[WHAT THE TASK ASKS]: Copy out the material precisely, everything from the beginning down to the line containing "family: Anguillidae", including both of those lines.

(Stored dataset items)
■ ■ ■ ■ ■

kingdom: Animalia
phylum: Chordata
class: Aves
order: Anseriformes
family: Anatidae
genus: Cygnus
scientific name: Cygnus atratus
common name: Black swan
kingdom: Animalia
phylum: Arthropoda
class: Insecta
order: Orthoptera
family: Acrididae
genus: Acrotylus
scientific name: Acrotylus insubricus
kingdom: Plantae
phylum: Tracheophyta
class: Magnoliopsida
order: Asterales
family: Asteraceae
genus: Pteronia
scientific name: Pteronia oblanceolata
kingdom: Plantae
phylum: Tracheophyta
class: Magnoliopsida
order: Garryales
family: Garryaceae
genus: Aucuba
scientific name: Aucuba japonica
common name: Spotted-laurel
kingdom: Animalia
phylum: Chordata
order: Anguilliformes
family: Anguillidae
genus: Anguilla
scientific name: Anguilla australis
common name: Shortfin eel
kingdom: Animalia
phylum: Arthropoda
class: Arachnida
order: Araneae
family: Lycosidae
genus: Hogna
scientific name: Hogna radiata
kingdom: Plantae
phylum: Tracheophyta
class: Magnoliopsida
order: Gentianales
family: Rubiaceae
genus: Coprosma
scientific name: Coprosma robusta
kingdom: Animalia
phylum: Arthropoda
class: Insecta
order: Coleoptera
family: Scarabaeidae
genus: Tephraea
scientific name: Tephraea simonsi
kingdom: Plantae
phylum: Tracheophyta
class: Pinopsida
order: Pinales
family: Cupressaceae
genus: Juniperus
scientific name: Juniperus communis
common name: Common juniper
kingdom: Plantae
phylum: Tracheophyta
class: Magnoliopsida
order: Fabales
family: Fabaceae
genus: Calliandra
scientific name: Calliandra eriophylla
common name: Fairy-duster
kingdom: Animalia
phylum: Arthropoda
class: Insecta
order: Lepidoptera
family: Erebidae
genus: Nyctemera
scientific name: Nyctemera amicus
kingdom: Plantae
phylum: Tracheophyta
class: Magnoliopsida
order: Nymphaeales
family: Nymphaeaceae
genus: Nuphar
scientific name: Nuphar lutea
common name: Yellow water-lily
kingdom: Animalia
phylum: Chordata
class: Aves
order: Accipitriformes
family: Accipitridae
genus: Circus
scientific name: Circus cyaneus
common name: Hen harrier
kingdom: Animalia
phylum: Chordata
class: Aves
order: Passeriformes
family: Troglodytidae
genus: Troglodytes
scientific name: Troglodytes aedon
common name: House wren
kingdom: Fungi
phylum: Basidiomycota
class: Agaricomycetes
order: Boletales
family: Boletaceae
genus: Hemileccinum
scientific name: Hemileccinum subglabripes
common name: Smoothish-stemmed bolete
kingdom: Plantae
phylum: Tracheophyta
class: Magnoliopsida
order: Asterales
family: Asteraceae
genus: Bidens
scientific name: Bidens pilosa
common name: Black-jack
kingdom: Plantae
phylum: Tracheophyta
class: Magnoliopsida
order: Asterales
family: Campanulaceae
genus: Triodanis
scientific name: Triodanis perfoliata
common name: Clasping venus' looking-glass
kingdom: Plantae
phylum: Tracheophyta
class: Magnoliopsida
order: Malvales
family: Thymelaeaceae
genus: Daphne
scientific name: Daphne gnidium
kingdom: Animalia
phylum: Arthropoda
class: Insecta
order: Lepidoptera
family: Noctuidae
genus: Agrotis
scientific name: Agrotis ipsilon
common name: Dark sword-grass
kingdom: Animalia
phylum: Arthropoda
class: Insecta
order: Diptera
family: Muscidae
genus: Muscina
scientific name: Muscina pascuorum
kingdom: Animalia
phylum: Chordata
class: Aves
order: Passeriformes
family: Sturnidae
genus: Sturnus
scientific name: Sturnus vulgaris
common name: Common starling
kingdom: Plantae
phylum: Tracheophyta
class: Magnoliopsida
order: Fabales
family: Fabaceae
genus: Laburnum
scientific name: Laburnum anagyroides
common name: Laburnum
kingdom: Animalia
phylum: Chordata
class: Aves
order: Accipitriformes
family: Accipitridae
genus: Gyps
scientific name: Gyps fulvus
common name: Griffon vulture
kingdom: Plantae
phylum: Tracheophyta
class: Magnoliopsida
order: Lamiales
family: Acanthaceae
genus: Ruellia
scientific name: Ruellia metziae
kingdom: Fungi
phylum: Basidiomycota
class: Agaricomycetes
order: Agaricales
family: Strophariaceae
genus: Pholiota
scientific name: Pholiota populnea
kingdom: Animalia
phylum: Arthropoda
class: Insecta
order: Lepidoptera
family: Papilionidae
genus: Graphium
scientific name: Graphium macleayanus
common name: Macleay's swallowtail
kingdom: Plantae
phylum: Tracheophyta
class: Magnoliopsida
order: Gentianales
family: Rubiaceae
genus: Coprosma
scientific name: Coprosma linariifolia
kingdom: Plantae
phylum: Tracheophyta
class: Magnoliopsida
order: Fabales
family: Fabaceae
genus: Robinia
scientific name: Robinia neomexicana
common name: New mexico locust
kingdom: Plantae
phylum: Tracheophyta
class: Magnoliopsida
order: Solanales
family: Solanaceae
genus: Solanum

■ ■ ■ ■ ■

[TASK ANSWER]:
kingdom: Animalia
phylum: Chordata
class: Aves
order: Anseriformes
family: Anatidae
genus: Cygnus
scientific name: Cygnus atratus
common name: Black swan
kingdom: Animalia
phylum: Arthropoda
class: Insecta
order: Orthoptera
family: Acrididae
genus: Acrotylus
scientific name: Acrotylus insubricus
kingdom: Plantae
phylum: Tracheophyta
class: Magnoliopsida
order: Asterales
family: Asteraceae
genus: Pteronia
scientific name: Pteronia oblanceolata
kingdom: Plantae
phylum: Tracheophyta
class: Magnoliopsida
order: Garryales
family: Garryaceae
genus: Aucuba
scientific name: Aucuba japonica
common name: Spotted-laurel
kingdom: Animalia
phylum: Chordata
order: Anguilliformes
family: Anguillidae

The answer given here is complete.